Task instructions = The expected output is exactly the lines below, starting at the line with "13: (24, 190, 19.20)" and ending at the line with "39: (328, 97, 27.11)", both included; no other line belongs in it.

Records =
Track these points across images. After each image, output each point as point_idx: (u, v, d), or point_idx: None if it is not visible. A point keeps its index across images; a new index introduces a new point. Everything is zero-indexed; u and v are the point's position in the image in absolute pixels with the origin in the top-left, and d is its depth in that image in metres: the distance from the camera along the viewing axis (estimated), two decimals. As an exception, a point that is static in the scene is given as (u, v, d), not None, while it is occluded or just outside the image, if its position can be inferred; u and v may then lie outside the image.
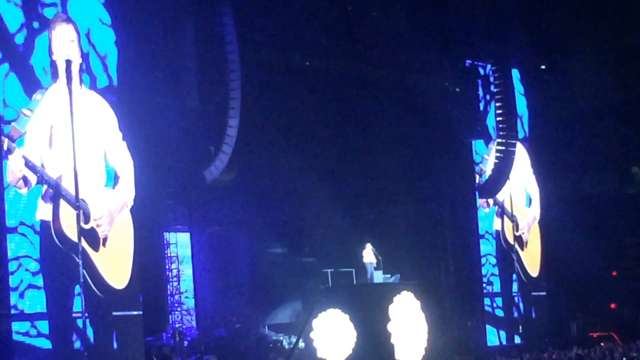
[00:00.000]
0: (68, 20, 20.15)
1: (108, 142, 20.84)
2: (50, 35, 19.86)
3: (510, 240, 30.30)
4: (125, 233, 20.87)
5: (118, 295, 20.47)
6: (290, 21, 26.18)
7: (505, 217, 30.32)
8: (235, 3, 23.71)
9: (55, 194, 19.40)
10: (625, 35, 32.71)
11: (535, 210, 31.73)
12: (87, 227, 19.80)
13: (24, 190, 19.20)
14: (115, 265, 20.44)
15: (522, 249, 30.79)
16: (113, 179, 20.88)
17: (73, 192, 18.38)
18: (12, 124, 19.02)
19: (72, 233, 19.21)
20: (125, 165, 21.11)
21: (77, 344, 19.48)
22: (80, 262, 18.41)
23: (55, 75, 19.86)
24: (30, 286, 19.18)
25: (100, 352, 19.96)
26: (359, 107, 28.00)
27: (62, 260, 19.38)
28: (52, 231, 19.36)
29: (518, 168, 30.67)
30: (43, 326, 19.26)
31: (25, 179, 19.12)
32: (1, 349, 18.74)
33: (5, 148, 18.67)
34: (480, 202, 29.86)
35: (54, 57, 19.86)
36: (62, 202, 19.43)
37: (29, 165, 18.98)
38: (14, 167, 18.92)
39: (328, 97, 27.11)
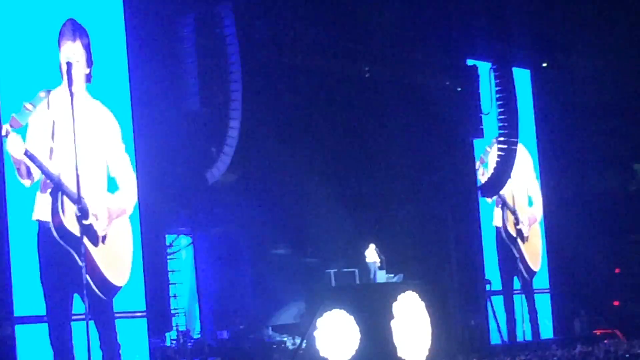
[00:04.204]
0: (77, 36, 20.25)
1: (110, 154, 20.90)
2: (59, 45, 20.03)
3: (512, 232, 30.42)
4: (124, 234, 20.93)
5: (120, 295, 20.51)
6: (291, 21, 26.17)
7: (506, 211, 30.39)
8: (236, 4, 23.70)
9: (56, 187, 19.45)
10: (628, 33, 32.69)
11: (537, 211, 31.75)
12: (86, 222, 19.85)
13: (27, 182, 19.26)
14: (114, 262, 20.50)
15: (523, 242, 30.86)
16: (115, 188, 20.97)
17: (73, 189, 18.56)
18: (13, 114, 19.13)
19: (72, 228, 19.31)
20: (126, 177, 21.15)
21: (80, 347, 19.47)
22: (84, 265, 18.52)
23: (60, 79, 20.00)
24: (32, 288, 19.17)
25: (104, 355, 19.99)
26: (361, 107, 27.98)
27: (62, 261, 19.48)
28: (52, 226, 19.41)
29: (520, 170, 30.73)
30: (46, 329, 19.26)
31: (28, 170, 19.20)
32: (5, 353, 18.73)
33: (3, 134, 18.79)
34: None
35: (61, 65, 20.02)
36: (62, 198, 19.50)
37: (27, 154, 19.09)
38: (13, 149, 18.98)
39: (330, 97, 27.09)
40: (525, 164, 31.51)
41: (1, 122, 18.95)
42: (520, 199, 30.95)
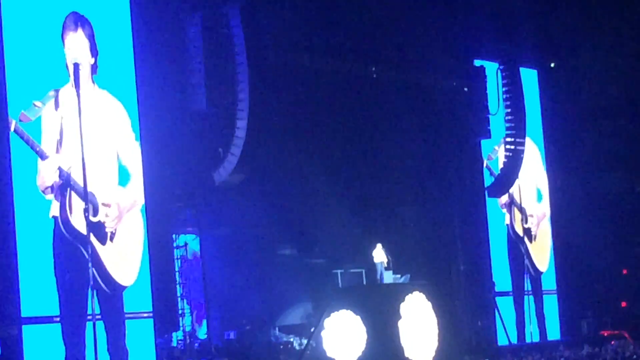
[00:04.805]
0: (78, 25, 20.31)
1: (120, 142, 20.98)
2: (63, 39, 20.12)
3: (520, 232, 30.39)
4: (134, 231, 21.00)
5: (127, 295, 20.52)
6: (298, 22, 26.17)
7: (514, 210, 30.37)
8: (243, 5, 23.71)
9: (64, 184, 19.51)
10: (634, 34, 32.66)
11: (546, 207, 31.75)
12: (94, 219, 19.88)
13: (50, 197, 19.38)
14: (121, 261, 20.54)
15: (530, 241, 30.81)
16: (127, 177, 21.02)
17: (82, 185, 18.65)
18: (23, 111, 19.27)
19: (79, 225, 19.39)
20: (137, 164, 21.23)
21: (89, 346, 19.49)
22: (90, 263, 18.52)
23: (68, 76, 20.12)
24: (42, 287, 19.19)
25: (111, 354, 20.01)
26: (368, 108, 27.97)
27: (74, 258, 19.56)
28: (60, 222, 19.44)
29: (529, 165, 30.71)
30: (54, 328, 19.28)
31: (52, 187, 19.36)
32: (11, 353, 18.74)
33: (12, 129, 18.90)
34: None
35: (67, 62, 20.13)
36: (71, 195, 19.59)
37: (36, 150, 19.22)
38: (46, 175, 19.28)
39: (336, 98, 27.08)
40: (534, 157, 31.49)
41: (9, 117, 19.11)
42: (528, 195, 30.95)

Task response =
13: (24, 190, 19.20)
14: (115, 265, 20.44)
15: (522, 249, 30.79)
16: (113, 179, 20.88)
17: (73, 192, 18.38)
18: (12, 124, 19.02)
19: (72, 233, 19.21)
20: (125, 165, 21.11)
21: (77, 344, 19.48)
22: (80, 262, 18.41)
23: (55, 75, 19.86)
24: (30, 286, 19.18)
25: (100, 352, 19.96)
26: (359, 107, 28.00)
27: (62, 260, 19.38)
28: (52, 231, 19.36)
29: (518, 168, 30.67)
30: (43, 326, 19.26)
31: (25, 179, 19.12)
32: (1, 349, 18.74)
33: (5, 148, 18.67)
34: (480, 202, 29.86)
35: (54, 57, 19.86)
36: (62, 202, 19.43)
37: (29, 165, 18.98)
38: (14, 167, 18.92)
39: (328, 97, 27.11)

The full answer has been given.